ZURICH (Reuters) - The activist investor fighting Clariant's CLN.S planned $20 billion merger with Huntsman Corp HUN.N has built a 15.1 percent stake that makes it the biggest shareholder in the Swiss chemicals maker.
In a letter to Clariant’s board of directors, White Tale Holdings, a vehicle created by investor Keith Meister’s Corvex hedge fund and New York’s 40 North, underscored its opposition to the Huntsman deal.
“Unfortunately, we remain convinced, and increasingly so, that the proposed merger is detrimental to Clariant shareholders,” it said in the letter published on Tuesday.
“It both significantly destroys existing Clariant shareholder value and prevents Clariant from pursuing multiple alternative and immediate opportunities to unlock value for its shareholders.”

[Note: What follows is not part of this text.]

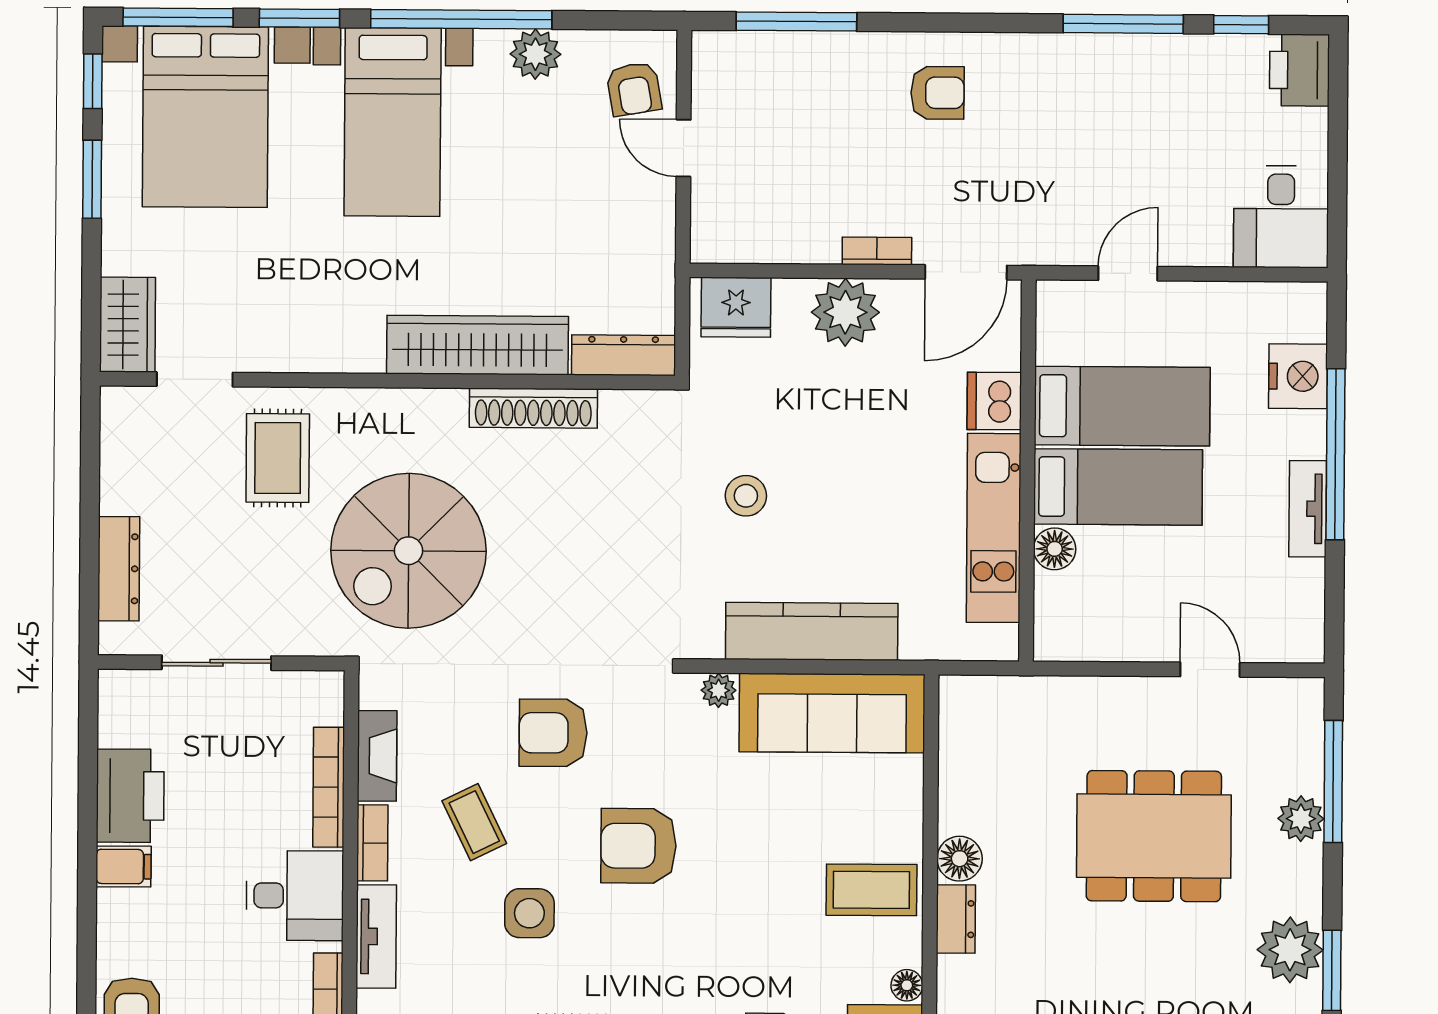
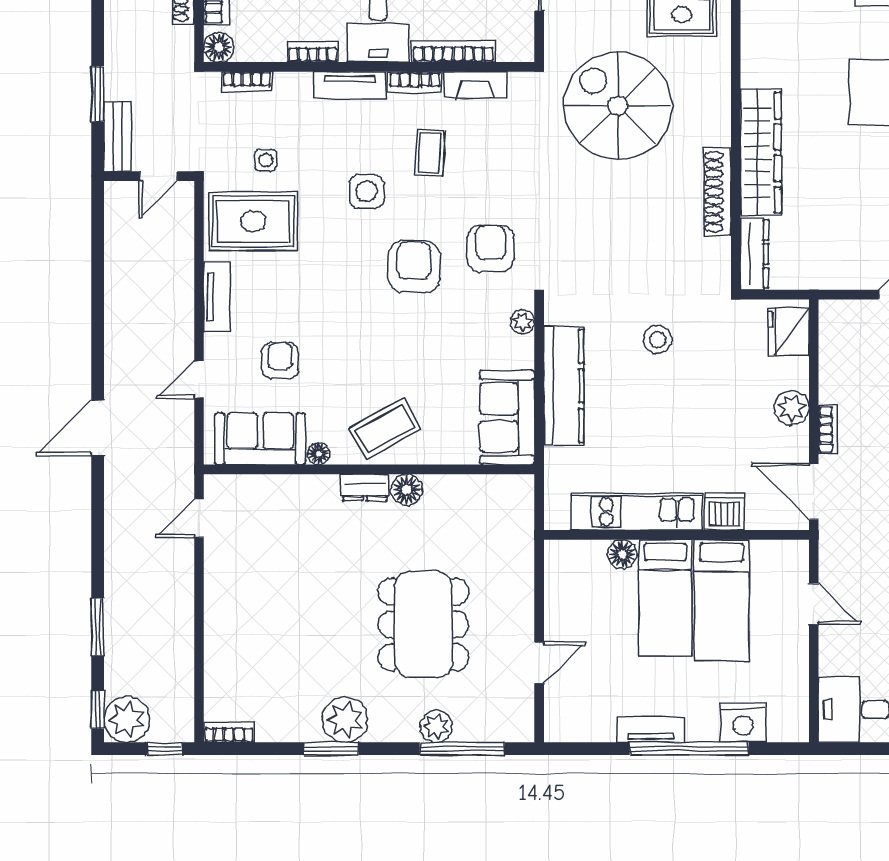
plant: (845, 312) -> (792, 408), width x0.73, depth x0.73
sofa: (832, 713) -> (507, 417), width x0.73
armchair: (553, 733) -> (490, 248), moved
coffee table: (474, 822) -> (430, 153), turned -61
coffee table: (871, 890) -> (385, 429), turned 61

Clariant responded by reaffirming that its board is determined to go ahead with the deal.
“The planned merger is the best value-creating option for all stakeholders,” Clariant said in a statement late on Tuesday.
The company said the deal would create $3.5 billion of value, largely through cost and tax savings, adding that a further merger update would be released in the coming weeks.

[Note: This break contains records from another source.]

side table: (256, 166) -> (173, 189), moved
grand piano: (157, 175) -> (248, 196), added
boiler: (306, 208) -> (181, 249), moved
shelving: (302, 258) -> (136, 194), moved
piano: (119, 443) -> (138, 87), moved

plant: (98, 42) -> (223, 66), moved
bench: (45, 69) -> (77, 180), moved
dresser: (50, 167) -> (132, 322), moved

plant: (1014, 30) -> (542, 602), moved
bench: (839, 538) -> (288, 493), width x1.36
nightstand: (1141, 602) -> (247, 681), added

Early on Wednesday, Huntsman said White Tale was seeking to scuttle the deal in hopes of making a quick profit.
“White Tale has advanced a destructive, high-risk strategy of dismantling Clariant and denying all other stakeholders of the company the sustainable, long-term benefits of this compelling combination,” Huntsman Chief Executive Peter Huntsman, who is due to become the combined company’s CEO, said in a statement.
White Tale, which said it was open to joining Clariant’s board, said alternatives included a sale of the Swiss company’s plastics and coatings unit, which accounts for 43 percent of Clariant’s 5.8 billion Swiss francs ($6 billion) of annual revenue.

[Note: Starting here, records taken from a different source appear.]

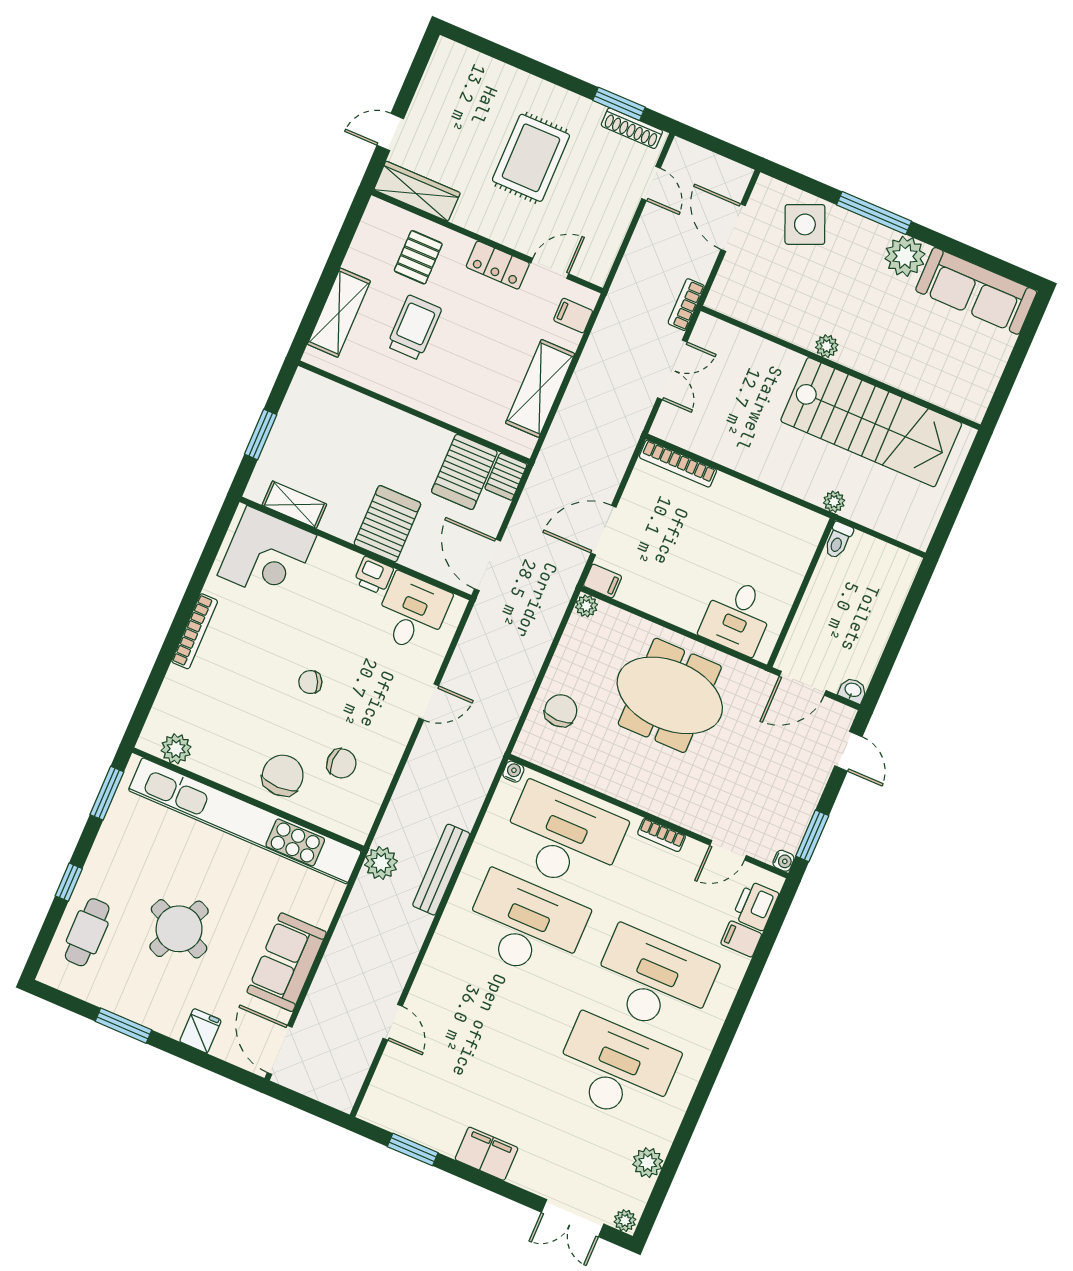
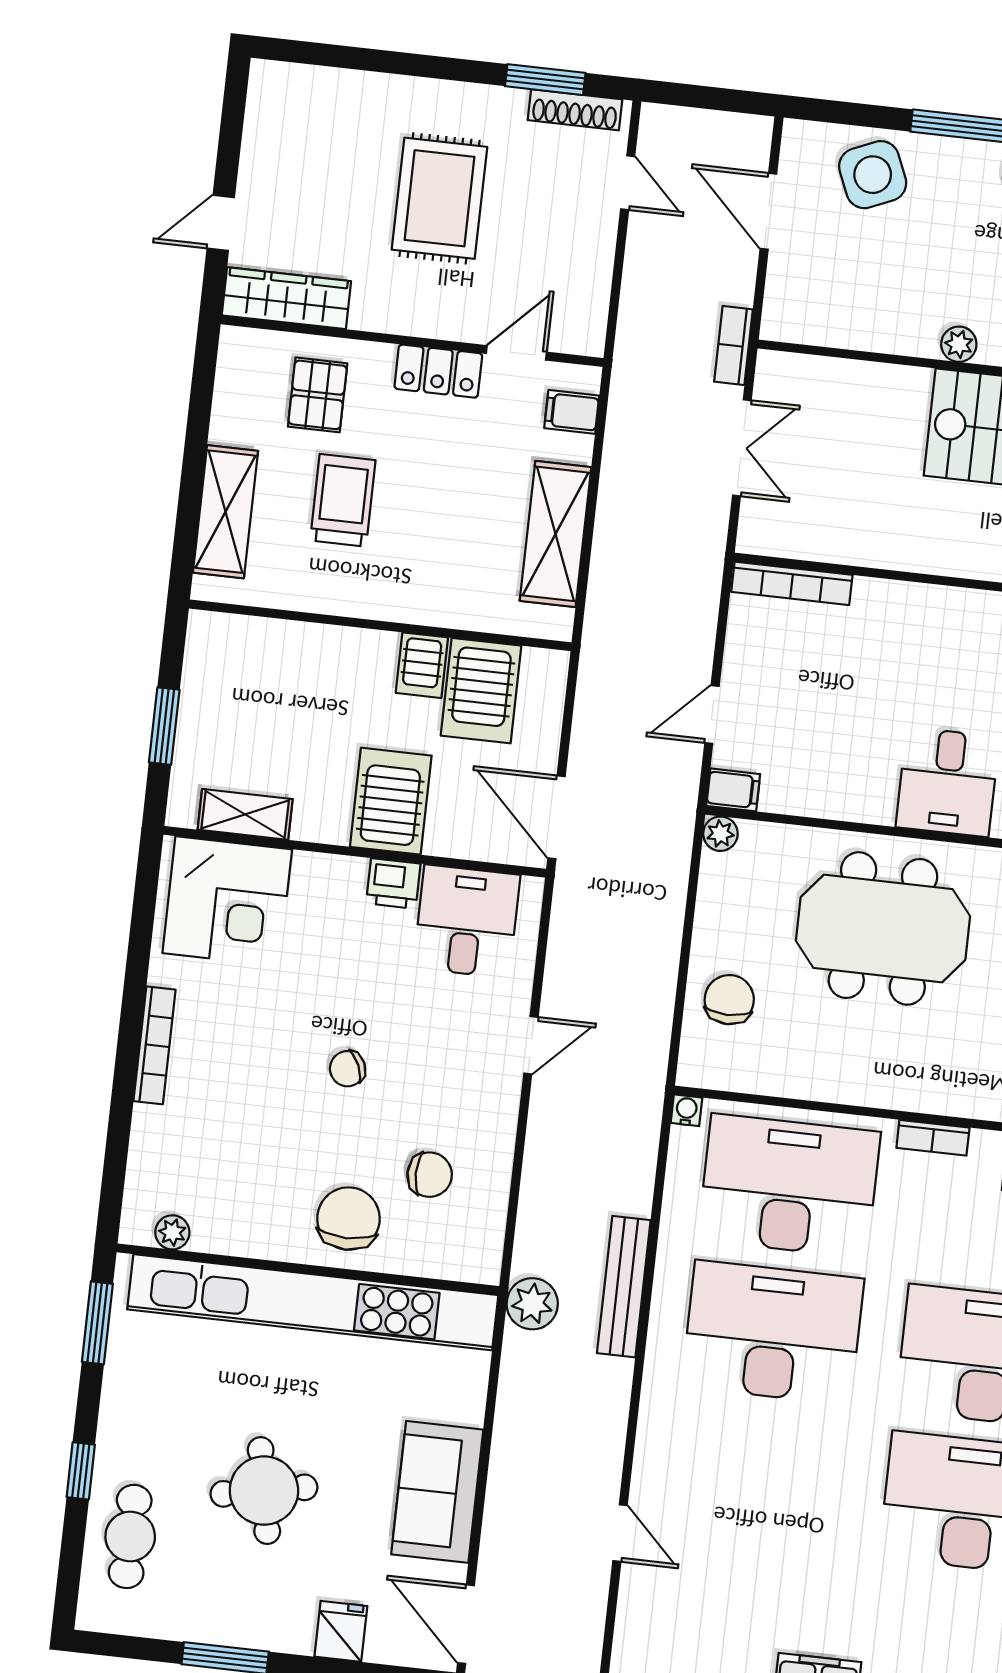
server rack: (506, 477) -> (422, 665), moved
door: (604, 530) -> (712, 714), width x0.73
plant: (176, 749) -> (172, 1232), width x0.73, depth x0.73
round table: (179, 929) -> (264, 1491), turned -35

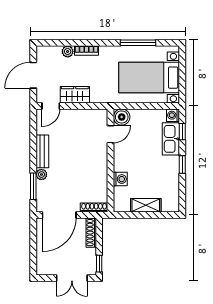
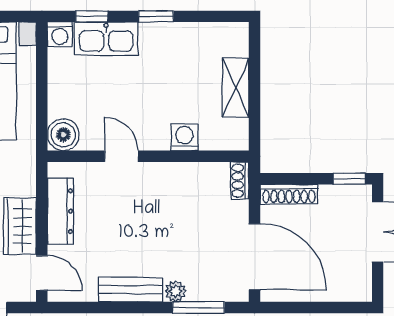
dresser: (83, 115) -> (60, 211), added
door: (111, 134) -> (121, 156), moved
shoe rack: (94, 207) -> (240, 181), width x0.70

Clariant, however, said that a sale of that business at this stage would be “value destructive in view of its significant cash contribution and cost coverage”.
Clariant shares fell 0.5 percent on Tuesday. Huntsman shares were down 1.5 percent at 1925 GMT.
In July Clariant said that White Tale Holdings held “in excess of 10 percent” of its shares.
‘MERGER OF EQUALS’
Clariant and Huntsman in May announced a merger valued at about $20 billion including debt in which Clariant shareholders would hold 52 percent of the combination.
They talked up prospects for faster growth for the combined company as rationale for “a merger of equals”. Among other things, they expect about $400 million in annual cost benefits.
However, White Tale, which made public its opposition in July, said around 300 million Swiss francs of these savings could be achieved by Clariant alone.
“The terms of the proposed merger significantly undervalue Clariant’s shares while they simultaneously overvalue Huntsman at the peak of its cyclical commodity business cycle,” White Tale said.
Kepler Cheuvreux analyst Christian Faitz rejected White Tale’s criticism.
“White Tale’s suggestions are naïve, in our view,” he said. “Real life in the chemical industry is not planned on a consultant or banker flip chart.”
In a newspaper interview published this month, Huntsman Chief Executive Peter Huntsman said shareholders in Clariant and his own company “almost without exception” supported the deal after learning the rationale.
Two thirds of Clariant shareholders must back the merger at a special meeting for it to proceed. The date has yet to be set, with Clariant CEO Hariolf Kottmann saying he would only schedule it after regulators approve the deal.
At the Swiss company’s last annual shareholder meeting in March, however, investors representing only 53 percent of the share capital voted.
At that participation level White Tale would have just shy of 30 percent of the votes and would need only a limited number of allies to halt the deal.
However, it is likely turnout at the next meeting will be higher. To that end, Kottmann has been meeting investors, including at the Dorchester Hotel in London this month, to convince them of the transaction’s merits.
A person close to the matter said Clariant’s second-largest investor, a group of Bavarian families who hold about 14 percent of the shares, remained “fully supportive” of the merger.